Encore beaucoup de recherches à faire
« Il n’est pas impossible que les cannabinoïdes aient une action sur les cellules cancéreuses, mais on ne l’a pas encore démontré. Il faudra aussi répondre à plusieurs questions importantes : quels sont les cannabinoïdes les plus efficaces, quel est le meilleur mode d’administration, quelle dose doit-on donner, quels types de tumeurs répondent le mieux à ces molécules, les cannabinoïdes synthétiques sont-ils supérieurs, devrait-on combiner ces substances chimiques avec d’autres médicaments, etc. », souligne le Dr Roberge.
Il existe également des indices que les cannabinoïdes peuvent avoir des effets indésirables sur le cancer. Par exemple, certains chercheurs ont constaté que des doses élevées de THC peuvent nuire aux cellules vasculaires essentielles, encourager les cellules cancéreuses à se développer ou avoir des effets différents en fonction de la dose et des niveaux de récepteurs cannabinoïdes présents sur les cellules cancéreuses.

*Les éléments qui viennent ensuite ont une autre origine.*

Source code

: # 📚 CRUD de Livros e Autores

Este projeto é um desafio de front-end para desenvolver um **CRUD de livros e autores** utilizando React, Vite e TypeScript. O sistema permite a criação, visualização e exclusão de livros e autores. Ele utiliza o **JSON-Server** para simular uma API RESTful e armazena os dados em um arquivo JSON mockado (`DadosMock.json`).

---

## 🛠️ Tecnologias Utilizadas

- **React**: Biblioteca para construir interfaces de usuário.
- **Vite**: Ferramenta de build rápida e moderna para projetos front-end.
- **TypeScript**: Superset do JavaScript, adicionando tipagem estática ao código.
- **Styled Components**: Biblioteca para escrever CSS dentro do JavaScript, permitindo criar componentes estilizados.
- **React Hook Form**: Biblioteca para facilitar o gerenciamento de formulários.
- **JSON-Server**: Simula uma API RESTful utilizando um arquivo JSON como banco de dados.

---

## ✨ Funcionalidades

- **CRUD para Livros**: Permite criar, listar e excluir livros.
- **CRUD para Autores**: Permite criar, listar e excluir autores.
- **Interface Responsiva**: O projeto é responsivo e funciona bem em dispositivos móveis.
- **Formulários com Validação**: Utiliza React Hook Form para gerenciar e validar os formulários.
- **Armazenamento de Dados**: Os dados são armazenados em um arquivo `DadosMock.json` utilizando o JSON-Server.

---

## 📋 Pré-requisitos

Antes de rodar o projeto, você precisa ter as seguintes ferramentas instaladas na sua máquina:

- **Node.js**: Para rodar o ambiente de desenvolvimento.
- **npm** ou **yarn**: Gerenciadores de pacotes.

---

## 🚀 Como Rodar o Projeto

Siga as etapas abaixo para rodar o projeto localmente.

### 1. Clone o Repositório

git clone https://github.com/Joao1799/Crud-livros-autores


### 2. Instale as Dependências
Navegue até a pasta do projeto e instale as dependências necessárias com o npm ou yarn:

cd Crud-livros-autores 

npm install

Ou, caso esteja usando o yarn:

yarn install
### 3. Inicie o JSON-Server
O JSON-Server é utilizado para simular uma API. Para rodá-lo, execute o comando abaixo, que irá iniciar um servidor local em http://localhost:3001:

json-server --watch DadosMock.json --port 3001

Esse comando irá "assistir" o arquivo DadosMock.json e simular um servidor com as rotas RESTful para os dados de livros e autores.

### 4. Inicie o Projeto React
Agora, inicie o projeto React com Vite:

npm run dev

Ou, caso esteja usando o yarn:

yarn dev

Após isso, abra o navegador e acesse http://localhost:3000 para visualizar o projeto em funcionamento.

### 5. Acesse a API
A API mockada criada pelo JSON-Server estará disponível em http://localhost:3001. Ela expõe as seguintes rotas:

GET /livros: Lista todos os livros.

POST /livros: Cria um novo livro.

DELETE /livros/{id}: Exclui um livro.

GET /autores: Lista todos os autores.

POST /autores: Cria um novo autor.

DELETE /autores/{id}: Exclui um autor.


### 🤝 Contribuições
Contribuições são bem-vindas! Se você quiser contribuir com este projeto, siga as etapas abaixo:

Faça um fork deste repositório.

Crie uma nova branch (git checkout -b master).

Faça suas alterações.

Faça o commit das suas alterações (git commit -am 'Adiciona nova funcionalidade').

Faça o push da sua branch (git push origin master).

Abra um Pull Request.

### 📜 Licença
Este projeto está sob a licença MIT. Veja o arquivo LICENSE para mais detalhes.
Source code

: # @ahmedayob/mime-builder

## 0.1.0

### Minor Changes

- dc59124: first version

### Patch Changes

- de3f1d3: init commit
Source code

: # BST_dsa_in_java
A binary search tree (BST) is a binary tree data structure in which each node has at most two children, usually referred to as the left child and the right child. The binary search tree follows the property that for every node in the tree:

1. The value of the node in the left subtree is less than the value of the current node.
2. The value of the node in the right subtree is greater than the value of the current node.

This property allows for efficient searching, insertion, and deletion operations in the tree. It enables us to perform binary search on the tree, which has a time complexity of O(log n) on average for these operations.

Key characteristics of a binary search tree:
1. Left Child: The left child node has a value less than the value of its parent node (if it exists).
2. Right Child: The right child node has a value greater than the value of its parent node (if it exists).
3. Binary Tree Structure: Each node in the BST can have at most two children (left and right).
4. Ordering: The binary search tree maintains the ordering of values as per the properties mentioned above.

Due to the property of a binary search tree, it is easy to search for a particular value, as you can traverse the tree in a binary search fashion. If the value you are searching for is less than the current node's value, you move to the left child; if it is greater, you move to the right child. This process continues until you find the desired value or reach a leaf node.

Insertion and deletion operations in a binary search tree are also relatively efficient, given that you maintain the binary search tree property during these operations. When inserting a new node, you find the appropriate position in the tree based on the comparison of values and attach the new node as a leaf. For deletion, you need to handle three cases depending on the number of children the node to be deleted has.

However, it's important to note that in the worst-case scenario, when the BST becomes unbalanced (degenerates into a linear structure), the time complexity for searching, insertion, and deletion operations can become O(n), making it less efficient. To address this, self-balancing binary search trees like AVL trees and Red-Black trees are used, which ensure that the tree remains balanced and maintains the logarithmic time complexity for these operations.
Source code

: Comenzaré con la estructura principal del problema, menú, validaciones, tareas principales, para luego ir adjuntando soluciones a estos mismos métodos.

Se méfier des allégations et des témoignages
Malgré des preuves insuffisantes, les allégations sur les avantages « curatifs » du cannabis circulent abondamment sur Internet. Le plus souvent, elles sont accompagnées de témoignages de personnes qui ont miraculeusement guéri leur cancer en consommant cette plante magique sous forme de bourgeon frais, de cannabis séché ou d’huile.
« Je comprends que les personnes qui reçoivent un diagnostic de cancer ou qui font face à un pronostic difficile soient tentées de croire à ces témoignages. Elles cherchent des solutions et elles tombent sur l’histoire d’une petite fille que personne ne connaît, qui a guéri de son cancer en consommant de l’huile de cannabis. Elles ont envie d’y croire ! Mais un témoignage — même s’il est vrai — n’est pas une preuve », tient à préciser l’oncologue qui se désole de constater que certains patients dilapident leurs précieuses ressources dans ce genre de traitement non validé par la science (et illégal).
« Il faut se méfier des produits miracles. Le cancer est une maladie complexe, parfois imprévisible. J’ai des patients dont les tumeurs n’ont pas grossi pendant 10 ans, sans qu’ils aient fait quelque chose de précis. S’ils avaient pris de l’huile de cannabis, ils diraient peut-être que c’est ça qui les a guéris, alors que ça n’aurait rien à voir… » Par ailleurs, le Dr Roberge prescrit parfois du cannabis à ses patients atteints du cancer pour atténuer les effets secondaires de la chimiothérapie, comme les nausées ou la perte d’appétit. Cette application thérapeutique est démontrée comme efficace par la littérature scientifique et est approuvée par Santé Canada.
« Les cannabinoïdes font partie des centaines de molécules à l’étude qui pourraient s’avérer efficaces dans les traitements contre le cancer. Est-ce qu’elles sont plus intéressantes que les autres ? Pas nécessairement. Seules des études pourront le déterminer », conclut le Dr Roberge.
Verdict
Pour l’instant, il n’y a pas suffisamment de preuves scientifiques qui démontrent que les cannabinoïdes, synthétiques ou naturels, peuvent traiter efficacement le cancer. Des recherches supplémentaires sont nécessaires afin de démontrer ces allégations.